This review is essentially one big spoiler. River Song would not approve.
The Day of the Doctor is a tricky episode to rate. It’s packed full of little treats for Doctor Who fans young and old but the logic is all over the place, the boundary between sci-fi and fantasy blurred confusingly. In a normal series run it would be a damn good episode; as the long-awaited 50th anniversary episode, it feels slightly too tepid.
…Hurt’s ninth Doctor expressed comical dismay at his older yet more childish regenerations…
You can’t accuse it of not being lovingly done though. The episode throughout was a harmonious patchwork of old and new, from the original 1960s credits to U.N.I.T. to the TARDIS being helicoptered into London to the thirteenth Doctor. Let’s take a moment to dwell on that “thirteenth Doctor” bit. It may have only been a hand on the console and a glimpse of scarily intense eyes, but when Peter Capaldi made his brief appearance the cinema I was burst into one united scream. It was moments like these that made the episode truly worth watching; sometimes flooring, usually hilarious.
The Day of the Doctor perhaps excelled most in poking fun at its own titular character(s?). Hurt’s ninth Doctor expressed comical dismay at his older yet more childish regenerations while Ten and Eleven revelled in trying to one-up each other. Viewers who are too young at the moment to understand Doctor Who’s more *ahem* adult jokes are in for a treat in a few years’ time.
…Seriously, what happened to them in the end?…
But somehow I wish there had been time for more character interaction. The meeting between Ten and Eleven felt a little rushed, their shared amazement quickly passing. Neither can I be the only one who’s rather disappointed that Billie Piper didn’t appear as the Rose Tyler we know; it would have been fascinating to see Eleven’s reaction to her. Still, the idea of a weapon so powerful it has a consciousness – played by the aforementioned Piper – was among the sparks of brilliance that lit the episode up.
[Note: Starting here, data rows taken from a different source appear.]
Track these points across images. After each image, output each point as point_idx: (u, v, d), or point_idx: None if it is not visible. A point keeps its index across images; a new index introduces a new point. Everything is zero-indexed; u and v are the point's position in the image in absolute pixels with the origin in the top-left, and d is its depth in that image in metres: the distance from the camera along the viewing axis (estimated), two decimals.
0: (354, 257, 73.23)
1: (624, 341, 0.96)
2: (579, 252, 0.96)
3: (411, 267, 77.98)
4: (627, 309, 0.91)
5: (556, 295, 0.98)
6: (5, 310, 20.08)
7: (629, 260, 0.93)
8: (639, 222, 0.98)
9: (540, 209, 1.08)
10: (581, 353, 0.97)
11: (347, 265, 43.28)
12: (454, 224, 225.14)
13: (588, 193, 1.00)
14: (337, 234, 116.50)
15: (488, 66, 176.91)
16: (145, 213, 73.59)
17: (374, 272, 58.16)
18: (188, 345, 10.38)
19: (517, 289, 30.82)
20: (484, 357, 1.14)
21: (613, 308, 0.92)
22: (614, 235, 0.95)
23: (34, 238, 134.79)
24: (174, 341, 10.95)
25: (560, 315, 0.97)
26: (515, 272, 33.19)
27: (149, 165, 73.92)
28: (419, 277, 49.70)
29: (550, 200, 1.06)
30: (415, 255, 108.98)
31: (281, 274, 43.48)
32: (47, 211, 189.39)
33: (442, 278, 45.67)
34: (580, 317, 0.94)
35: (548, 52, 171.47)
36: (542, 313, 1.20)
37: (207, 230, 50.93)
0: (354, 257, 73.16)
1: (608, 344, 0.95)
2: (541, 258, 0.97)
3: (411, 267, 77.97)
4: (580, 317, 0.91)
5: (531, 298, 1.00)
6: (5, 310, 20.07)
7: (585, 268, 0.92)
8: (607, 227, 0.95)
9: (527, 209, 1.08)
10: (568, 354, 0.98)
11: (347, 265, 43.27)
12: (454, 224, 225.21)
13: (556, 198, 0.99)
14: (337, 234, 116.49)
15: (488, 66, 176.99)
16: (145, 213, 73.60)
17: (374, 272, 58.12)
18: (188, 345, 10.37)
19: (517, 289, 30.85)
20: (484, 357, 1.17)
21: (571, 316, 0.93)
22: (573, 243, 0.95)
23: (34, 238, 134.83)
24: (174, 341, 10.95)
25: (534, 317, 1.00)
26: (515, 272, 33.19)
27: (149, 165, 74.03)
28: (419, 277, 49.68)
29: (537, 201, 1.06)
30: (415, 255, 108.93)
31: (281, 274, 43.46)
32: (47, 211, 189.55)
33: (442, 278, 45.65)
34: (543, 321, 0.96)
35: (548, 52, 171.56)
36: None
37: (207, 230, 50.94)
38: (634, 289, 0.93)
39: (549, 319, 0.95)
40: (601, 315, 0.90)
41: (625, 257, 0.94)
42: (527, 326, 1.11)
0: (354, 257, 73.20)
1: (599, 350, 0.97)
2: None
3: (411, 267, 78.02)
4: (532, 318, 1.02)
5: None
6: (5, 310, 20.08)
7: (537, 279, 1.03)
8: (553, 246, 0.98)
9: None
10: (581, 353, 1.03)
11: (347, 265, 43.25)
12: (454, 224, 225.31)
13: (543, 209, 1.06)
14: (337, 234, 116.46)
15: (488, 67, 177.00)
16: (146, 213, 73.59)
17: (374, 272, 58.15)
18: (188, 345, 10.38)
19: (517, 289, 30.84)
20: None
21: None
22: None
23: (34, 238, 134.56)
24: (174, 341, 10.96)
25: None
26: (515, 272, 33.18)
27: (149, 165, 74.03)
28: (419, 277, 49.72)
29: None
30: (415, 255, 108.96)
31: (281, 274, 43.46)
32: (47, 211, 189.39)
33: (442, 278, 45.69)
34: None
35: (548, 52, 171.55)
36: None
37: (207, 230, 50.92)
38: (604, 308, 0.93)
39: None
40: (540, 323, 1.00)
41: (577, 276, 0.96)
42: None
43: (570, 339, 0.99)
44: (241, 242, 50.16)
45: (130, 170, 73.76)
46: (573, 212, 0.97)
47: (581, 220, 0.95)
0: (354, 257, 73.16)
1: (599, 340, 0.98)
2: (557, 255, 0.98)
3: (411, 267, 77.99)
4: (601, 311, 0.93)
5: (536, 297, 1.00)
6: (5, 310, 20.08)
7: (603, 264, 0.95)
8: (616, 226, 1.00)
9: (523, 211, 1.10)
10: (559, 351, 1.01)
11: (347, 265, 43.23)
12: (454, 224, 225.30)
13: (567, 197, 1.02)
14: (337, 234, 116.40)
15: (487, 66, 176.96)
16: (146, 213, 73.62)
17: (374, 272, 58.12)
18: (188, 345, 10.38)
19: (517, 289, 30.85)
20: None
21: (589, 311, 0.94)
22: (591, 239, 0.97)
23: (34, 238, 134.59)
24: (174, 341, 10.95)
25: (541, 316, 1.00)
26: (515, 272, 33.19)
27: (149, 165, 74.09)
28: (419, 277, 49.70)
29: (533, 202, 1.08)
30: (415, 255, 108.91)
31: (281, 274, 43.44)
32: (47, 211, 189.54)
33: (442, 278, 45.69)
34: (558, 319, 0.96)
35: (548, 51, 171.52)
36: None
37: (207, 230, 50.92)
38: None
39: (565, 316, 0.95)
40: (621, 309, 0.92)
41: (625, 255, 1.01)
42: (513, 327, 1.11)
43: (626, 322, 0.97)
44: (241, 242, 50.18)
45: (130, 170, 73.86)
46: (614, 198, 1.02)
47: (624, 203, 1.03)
Those sparks helped to glamour the viewer somewhat into forgetting untied plot threads, like the Zygons in the Black Archives beneath the Tower of London. Seriously, what happened to them in the end? Did they and the humans they were imitating ever work out who was human and who was Zygon after the Doctors wiped their memories? Where in time and space was that room in the last scene? The Hurt and Tennant Doctors won’t remember the events but will Eleven? Some questions are good, but too many aren’t. Stephen Moffat seemed to be firing all cannons with this episode, and not all of them hit the mark.
…The Day of the Doctor couldn’t live up to the weight of the hype…
The Day of the Doctor ultimately felt like a quieter episode than all the hype led us to expect. There were plenty of laser guns and explosions in the Gallifrey scenes but these had a sense of being obligatory, something shiny to look at. In a way, An Adventure in Space and Time which dramatised the beginnings of Doctor Who as a programme in the 1960s felt more emotionally satisfying. But The Day of the Doctor packed a real punch with its musings on utilitarianism – was it worth taking the lives of 2.47 billion Gallifreyan children to save the rest of the universe from the Daleks? This time, the three Doctors decided it wasn’t. It’ll be interesting to see if the events of The Day of the Doctor have immediate implications for the thirteenth Doctor when he arrives on our screens.
As with many things, The Day of the Doctor couldn’t live up to the weight of the hype that the BBC spent months building up. But it is essential viewing for all fans, and hopefully a fun 75 minutes for the uninitiated or ambivalent.